Think that's unlikely?
Remember:
(a) The MicroSoft and HP email exchange covering up the serious performance constraints in Vista.
(b) It was Microsoft who deliberately crippled XP Vista so that it could not address more than 4GB of RAM. (Now, who on earth would have thought they would have done anything like that?)    :)

Added 2010/03/14 1523hrs:
Re point (b), please refer: Licensed Memory in 32-Bit Windows Vista
That 32-bit editions of Windows Vista are limited to 4GB is not because of any physical or technical constraint on 32-bit operating systems. The 32-bit editions of Windows Vista all contain code for using physical memory above 4GB. Microsoft just doesn’t license you to use that code.

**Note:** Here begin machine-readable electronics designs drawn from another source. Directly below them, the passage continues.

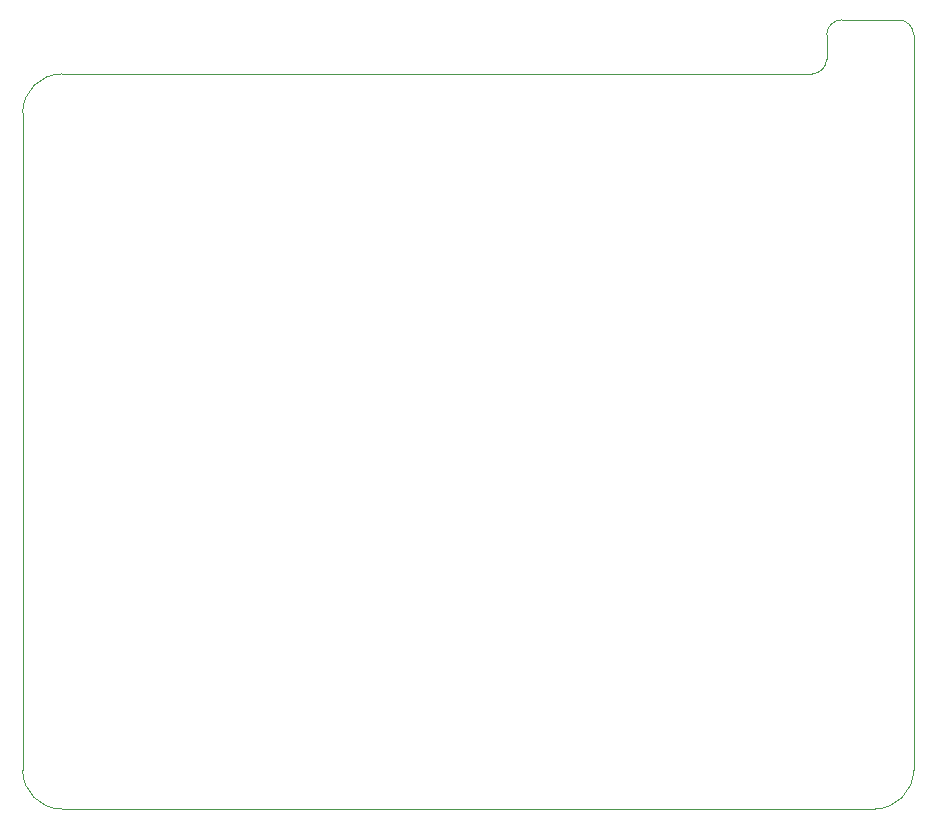
<source format=gm1>
G04 #@! TF.GenerationSoftware,KiCad,Pcbnew,(5.1.8)-1*
G04 #@! TF.CreationDate,2021-06-15T20:05:41+00:00*
G04 #@! TF.ProjectId,RPHat_V2,52504861-745f-4563-922e-6b696361645f,rev?*
G04 #@! TF.SameCoordinates,Original*
G04 #@! TF.FileFunction,Profile,NP*
%FSLAX46Y46*%
G04 Gerber Fmt 4.6, Leading zero omitted, Abs format (unit mm)*
G04 Created by KiCad (PCBNEW (5.1.8)-1) date 2021-06-15 20:05:41*
%MOMM*%
%LPD*%
G01*
G04 APERTURE LIST*
G04 #@! TA.AperFunction,Profile*
%ADD10C,0.050000*%
G04 #@! TD*
G04 APERTURE END LIST*
D10*
X160528000Y-86360000D02*
G75*
G02*
X159258000Y-87630000I-1270000J0D01*
G01*
X166624000Y-83058000D02*
G75*
G02*
X167894000Y-84328000I0J-1270000D01*
G01*
X160528000Y-84328000D02*
G75*
G02*
X161798000Y-83058000I1270000J0D01*
G01*
X160528000Y-84328000D02*
X160528000Y-86360000D01*
X166624000Y-83058000D02*
X161798000Y-83058000D01*
X167894000Y-90932000D02*
X167894000Y-84328000D01*
X95758000Y-149860000D02*
G75*
G02*
X92456000Y-146558000I0J3302000D01*
G01*
X167894000Y-146558000D02*
G75*
G02*
X164592000Y-149860000I-3302000J0D01*
G01*
X92456000Y-90932000D02*
G75*
G02*
X95758000Y-87630000I3302000J0D01*
G01*
X95758000Y-149860000D02*
X164592000Y-149860000D01*
X92456000Y-90932000D02*
X92456000Y-146558000D01*
X159258000Y-87630000D02*
X95758000Y-87630000D01*
X167894000Y-146558000D02*
X167894000Y-90932000D01*
M02*

</source>
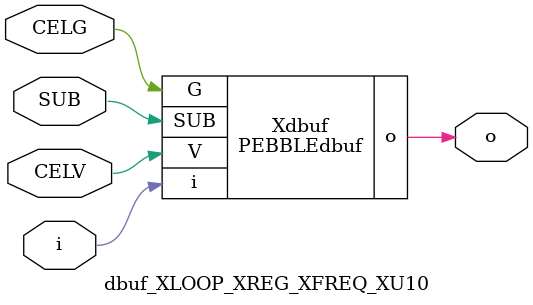
<source format=v>



module PEBBLEdbuf ( o, G, SUB, V, i );

  input V;
  input i;
  input G;
  output o;
  input SUB;
endmodule

//Celera Confidential Do Not Copy dbuf_XLOOP_XREG_XFREQ_XU10
//Celera Confidential Symbol Generator
//Digital Buffer
module dbuf_XLOOP_XREG_XFREQ_XU10 (CELV,CELG,i,o,SUB);
input CELV;
input CELG;
input i;
input SUB;
output o;

//Celera Confidential Do Not Copy dbuf
PEBBLEdbuf Xdbuf(
.V (CELV),
.i (i),
.o (o),
.SUB (SUB),
.G (CELG)
);
//,diesize,PEBBLEdbuf

//Celera Confidential Do Not Copy Module End
//Celera Schematic Generator
endmodule

</source>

Well, to say it that way is perhaps to put words in Microsoft’s mouth. I say the restriction to 4GB is a licensing issue because that’s how Microsoft’s programmers evidently have thought of it. The 4GB limit is retrieved from the registry by calling a function named ZwQueryLicenseValue, which is itself called from an internal procedure which Microsoft’s published symbol files name as MxMemoryLicense. If you remove this check for the licensed memory limit then a restriction to 4GB is demonstrably not enforced by other means. Yet I must admit that I have not found where Microsoft says directly that 32-bit Windows Vista is limited to 4GB only by licensing. The supposed License Agreement doesn’t even mention the word memory.